A while back I wrote about the fact that spring-summer price rallies tend to take place even during multi-year price declines. As the following graph from that article shows, a spring or summer increase in home prices doesn’t rule out the possibility that a longer-term price decline is still underway:

What’s interesting is that the price increase that’s taken place since earlier this year has been unusually strong compared to spring rallies past.
The chart directly above utilizes the Case-Shiller index, a measure of aggregate home prices that is superior to the size-adjusted median price (not to mention available all the way back through the last housing bust). Comparing apples to apples, the Case-Shiller index has risen by 2.0 percent from its low point in April of this year.
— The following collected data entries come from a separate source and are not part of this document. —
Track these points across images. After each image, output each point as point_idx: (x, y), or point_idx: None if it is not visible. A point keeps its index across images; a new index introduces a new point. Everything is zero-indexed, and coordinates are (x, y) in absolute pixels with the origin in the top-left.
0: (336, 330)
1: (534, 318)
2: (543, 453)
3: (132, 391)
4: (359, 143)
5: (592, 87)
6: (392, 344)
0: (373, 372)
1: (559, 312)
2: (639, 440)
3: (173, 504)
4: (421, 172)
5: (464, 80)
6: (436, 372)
This is on par with, though not quite as big as, the largest spring rallies of the 1990s.
But because the Case-Shiller index is only available through June, that 2 percent increase ignores whatever price rises may have occurred in July and August. To address that issue, I have attempted to estimate the July and August Case-Shiller readings based on changes to the three-month average of the detached home median price per square foot. If the movements in the size-adjusted median are pretty much in line with changes to actual home prices, this should provide a decent idea of what the July and August values for the index will be.
According to this technique, the Case-Shiller index will show an increase 6.8 percent between April and August of this year:

That increase is nearly three times as large as any spring rally that took place during the 1990s. We will see how accurate my little estimation technique turns out to be, but for now it’s looking like this rally is substantially more powerful than anything we saw during the last bust.